From the data below, pull out every line that contains the word "plataformas".

++++++++++++++++++++

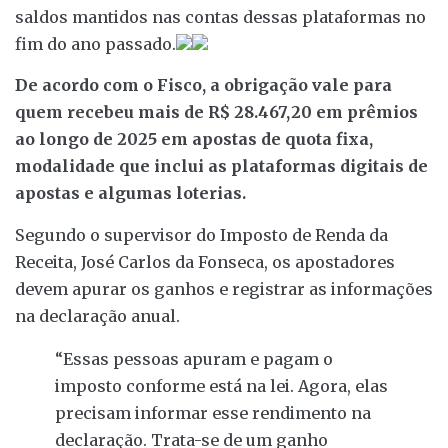
saldos mantidos nas contas dessas plataformas no
fim do ano passado.
De acordo com o Fisco, a obrigação vale para
quem recebeu mais de R$ 28.467,20 em prêmios
ao longo de 2025 em apostas de quota fixa,
modalidade que inclui as plataformas digitais de
apostas e algumas loterias.
Segundo o supervisor do Imposto de Renda da
Receita, José Carlos da Fonseca, os apostadores
devem apurar os ganhos e registrar as informações
na declaração anual.
“Essas pessoas apuram e pagam o
imposto conforme está na lei. Agora, elas
precisam informar esse rendimento na
declaração. Trata-se de um ganho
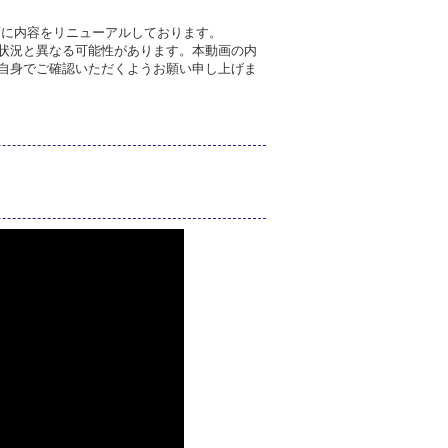
年度に内容をリニューアルしております。
状況と異なる可能性があります。本動画の内
自身でご確認いただくようお願い申し上げま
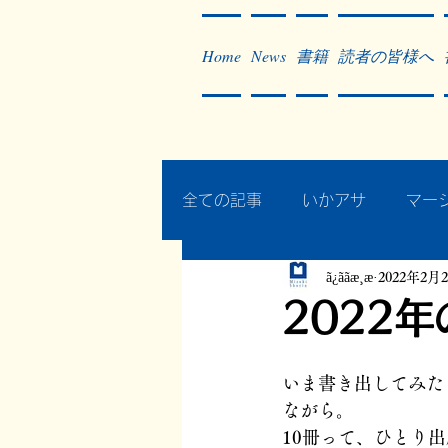
Home
News
書籍
読者の皆様へ
全ての記事
いかアサ
マー
ã¿ããæ¸æ
2022年2月
秘蔵写真200枚でたどるアジ
2022
作った本・作っている本
いま書き出してみた
ながら。
10冊って、ひとり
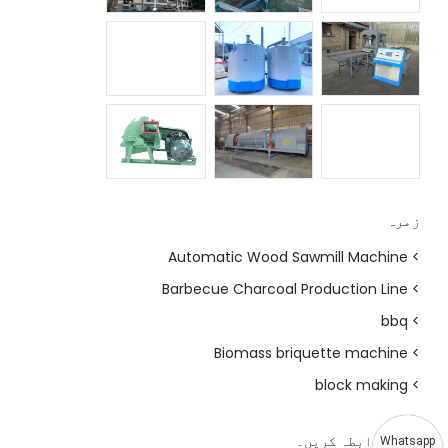
زمرہ
> Automatic Wood Sawmill Machine
> Barbecue Charcoal Production Line
> bbq
> Biomass briquette machine
> block making
ہم سے رابطہ کریں۔
Whatsapp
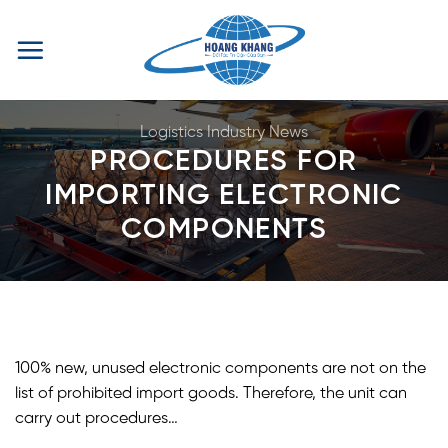
Skip
to
content
Logistics Industry News
PROCEDURES FOR
IMPORTING ELECTRONIC
COMPONENTS
100% new, unused electronic components are not on the
list of prohibited import goods. Therefore, the unit can
carry out procedures…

++++++++++++++++++++

_Answer box:_
saldos mantidos nas contas dessas plataformas no
modalidade que inclui as plataformas digitais de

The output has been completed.